Show only the worst offenders
css-specificity styles.css --top 10Machine-readable output
css-specificity styles.css --json{
"file": "styles.css",
"total": 8,
"max": [1, 2, 3],
"threshold": null,
"overBudget": [],
"selectors": [
{ "selector": "#app .sidebar ul li a:hover", "specificity": [1, 2, 3], "line": 5 }
]
}Pipe it into jq, store it as a build artifact, or diff two runs to watch specificity drift over time. You can also read from stdin with -:
cat styles.css | css-specificity -Options
| Flag | Description |
| --- | --- |
| -j, --json | Print machine-readable JSON instead of a heat map. |
| -t, --top <n> | Show only the N most specific selectors. |
| -s, --sort <order> | spec (most specific first, default) or source (file order). |
| --threshold <a,b,c> | Budget gate: exit 1 if any selector exceeds it, e.g. 0,3,0. |
| --browser | For a URL, render the page in headless Chromium to capture runtime CSS (needs the optional playwright dependency). |
| --no-color | Disable ANSI colors (also respects the NO_COLOR env var). |
| -v, --version | Print the version. |
| -h, --help | Show usage and examples. |
Programmatic API
The same building blocks ship as a typed ESM/CJS module, so you can compute specificity in your own scripts:
import { computeSpecificity, parseSelectors, compareSpecificity } from 'css-specificity-cli';
computeSpecificity('#nav .item:hover a'); // [1, 2, 1]

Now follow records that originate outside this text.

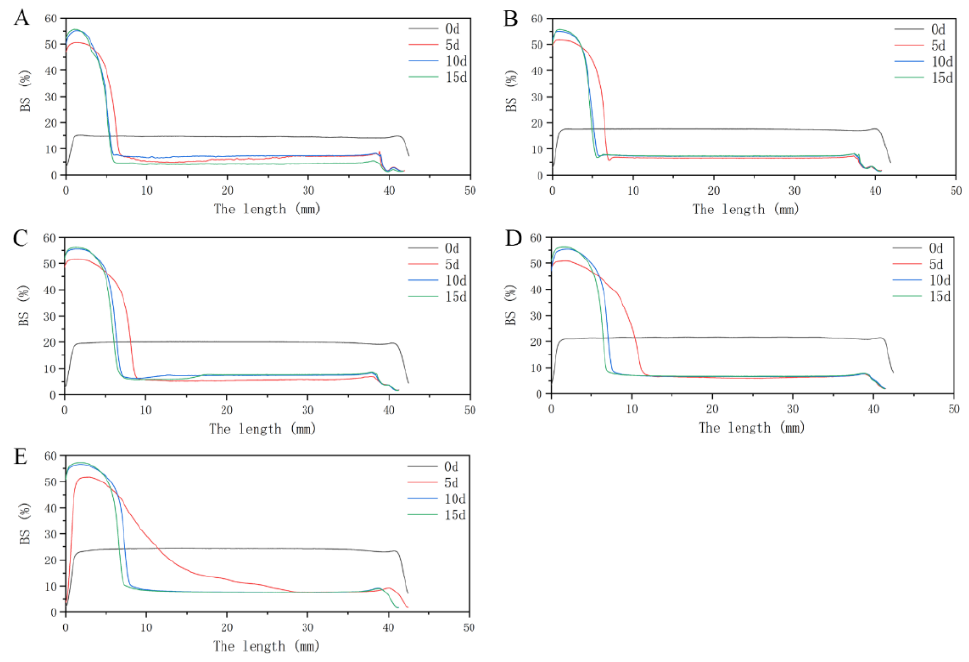
Figure 3. Back scattering (BS) of WPI solutions over storage time under static conditions. ( A ) 3% WPI solution; ( B ) 4% WPI solution; ( C ) 5% WPI solution; ( D ) 6% WPI solution; ( E ) 7% WPI solution.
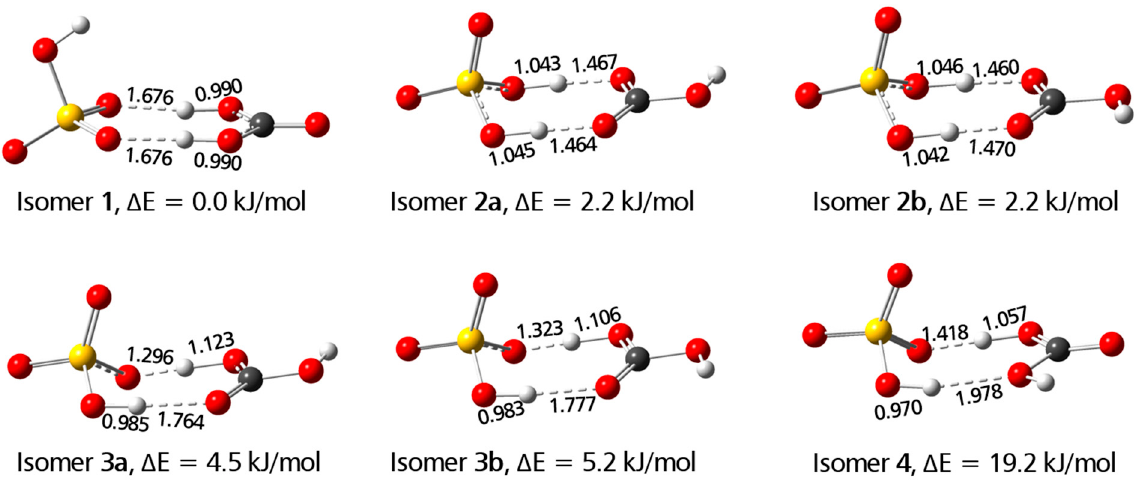
Figure 1. Optimized low-lying isomers of [H 2 CO 3 ·HSO 4 ] – at M06-2X/aug-cc-pVTZ level of theory. Isomers 2a and 2b are energy degenerate, and isomers 3a and 3b are also energy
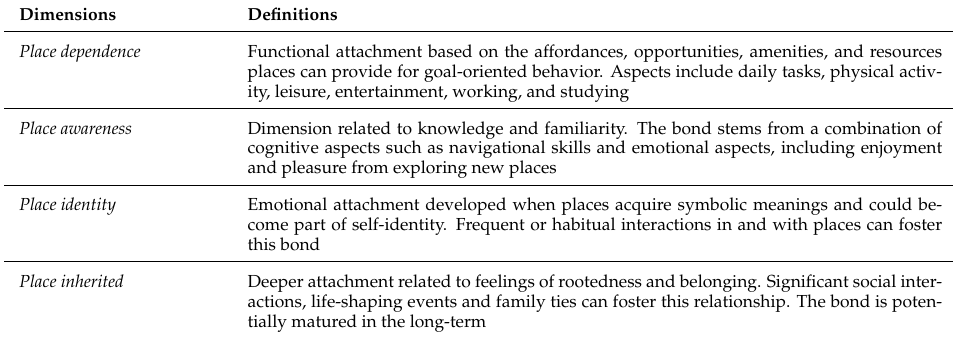
Table 1: The four dimensions of sense of place analyzed in this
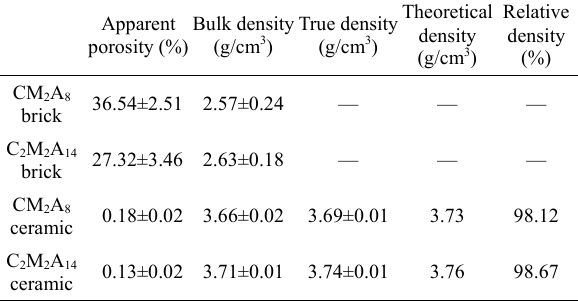
true density of CM 2 A 8 and C 2 M 2 A 14 bricks and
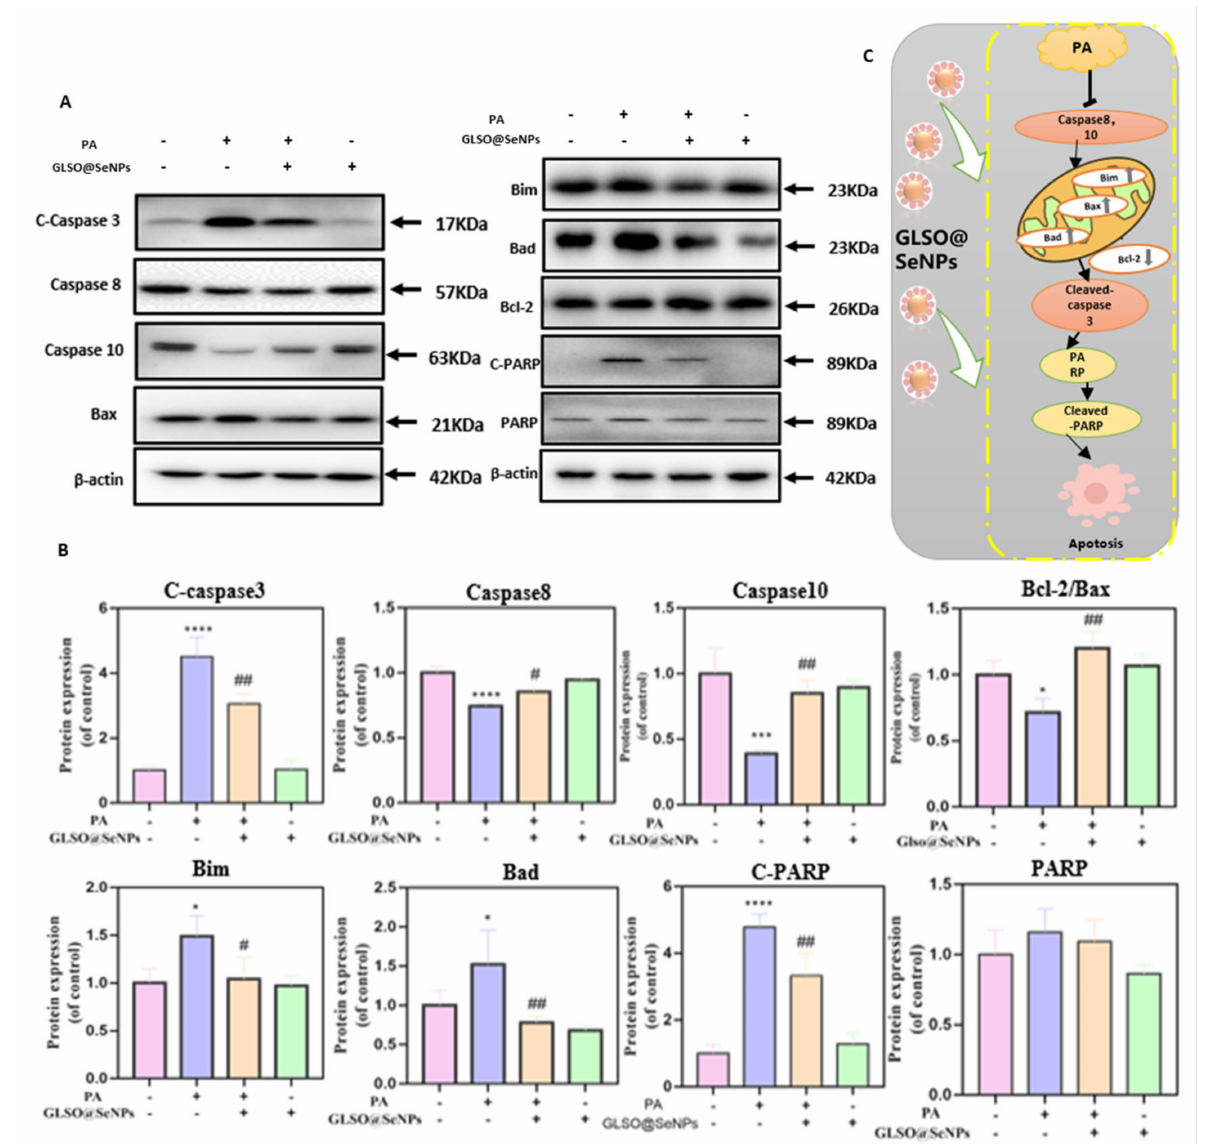
Figure 9. GLSO@SeNPs attenuate PA-induced apoptosis by inhibiting caspase activation in INS-1E cells. ( A ) Protein expression levels of c-caspase 3, caspase 8, caspase 10, Bax, Bim, Bad, C-PARP, and PARP. ( B ) Quantitative analysis of protein bands. (Firstly, the grayscale of the target strip was divided by the grayscale of the corresponding β -actin reference strip, and then the mean value of the control group was calculated. Finally, each group was divided by the mean value of the control group. The resulting values are used to make bar charts.) (* (#) p < 0.05 means the lowest significance, ## p < 0.01 means moderate significance, *** p < 0.001 means high significance, **** p < 0.0001 means the highest significance.) ( C ) Schematic diagram of the apoptosis signaling protein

const entries = parseSelectors('.a {} #b div {}');
// [{ selector: '.a', specificity: [0,1,0], line: 1 }, … ]
compareSpecificity([1, 0, 0], [0, 9, 9]); // > 0 (one ID beats nine classes)run(argv, deps) is exported too — the whole CLI with injectable log, error, readFile, and env, which is exactly how the test suite drives it.
How it works
The selector tokenizer is hand-rolled: it walks each selector once, counting IDs into a, classes/attributes/pseudo-classes into b, and types/pseudo-elements into c. The interesting cases are the functional pseudo-classes — :where() is zeroed out, while :is(), :not(), and :has() recurse into their argument list and adopt the specificity of the most specific branch (compared as a real (a, b, c) tuple, not a flattened number, because 1,0,0 must always beat 0,9,9).
Parsing the file itself is delegated to PostCSS, so real-world CSS — nested @media blocks, comments, weird whitespace — is handled correctly, and @keyframes steps like from/50% are skipped because they aren't selectors. Every side effect (stdout, file reads, the environment) is injected, which is why the test suite reaches 100% coverage without touching your real terminal.
Live demo
See it in action at css-specificity-cli-omega.vercel.app — a static page with a sample run.
Contributing
PRs welcome — especially more selector edge cases and budget ergonomics. To hack on it:
pnpm install
pnpm test
pnpm buildpnpm test:coverage enforces 100% coverage, and pnpm dev rebuilds on change.